REQUIRED WORK: Each line containing the word "down" must be copied from the material below.

INPUT DATA:
+---+
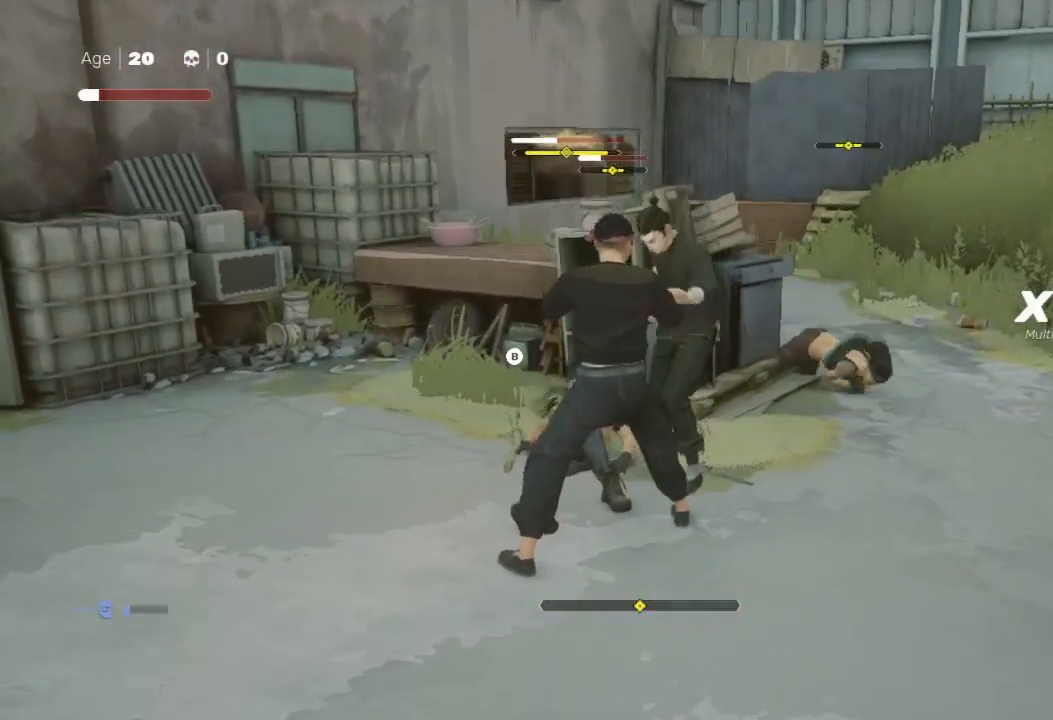
{"buttons": ["Y"], "left_stick": "down-left", "right_stick": "center", "events": [[33, "X", "up"], [33, "left_stick", "down-left"], [100, "X", "down"], [133, "X", "up"], [133, "left_stick", "down-right"], [233, "left_stick", "left"], [300, "Y", "down"], [400, "left_stick", "right"], [433, "Y", "up"], [500, "Y", "down"], [500, "left_stick", "down-left"]]}
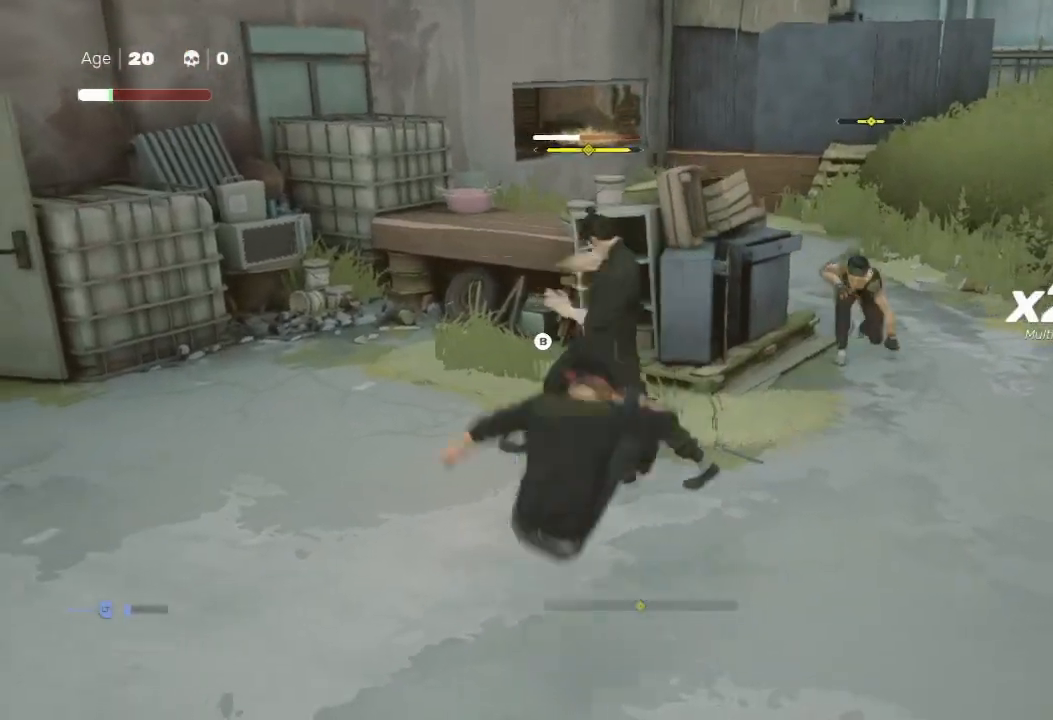
{"buttons": ["B"], "left_stick": "up-right", "right_stick": "center", "events": [[100, "Y", "up"], [133, "X", "down"], [133, "left_stick", "up"], [200, "left_stick", "up-right"], [267, "X", "up"], [400, "B", "down"]]}
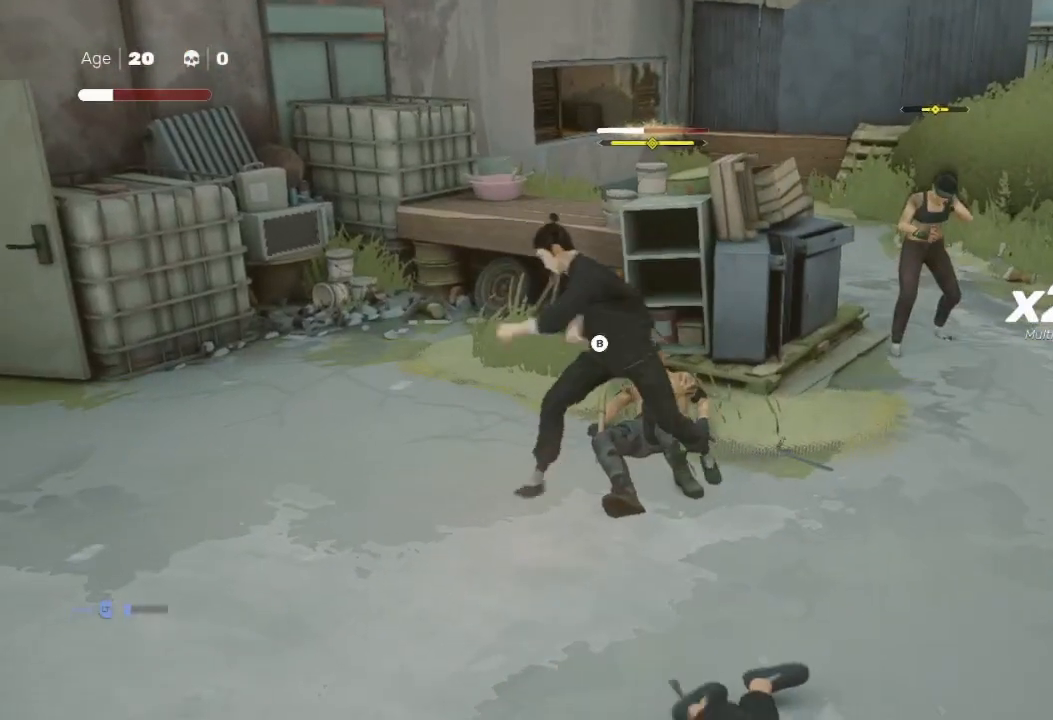
{"buttons": ["B"], "left_stick": "up-right", "right_stick": "center", "events": [[267, "left_stick", "center"], [467, "left_stick", "up-right"]]}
+---+
PROBLEM SOLUTION:
{"buttons": ["Y"], "left_stick": "down-left", "right_stick": "center", "events": [[33, "X", "up"], [33, "left_stick", "down-left"], [100, "X", "down"], [133, "X", "up"], [133, "left_stick", "down-right"], [233, "left_stick", "left"], [300, "Y", "down"], [400, "left_stick", "right"], [433, "Y", "up"], [500, "Y", "down"], [500, "left_stick", "down-left"]]}
{"buttons": ["B"], "left_stick": "up-right", "right_stick": "center", "events": [[100, "Y", "up"], [133, "X", "down"], [133, "left_stick", "up"], [200, "left_stick", "up-right"], [267, "X", "up"], [400, "B", "down"]]}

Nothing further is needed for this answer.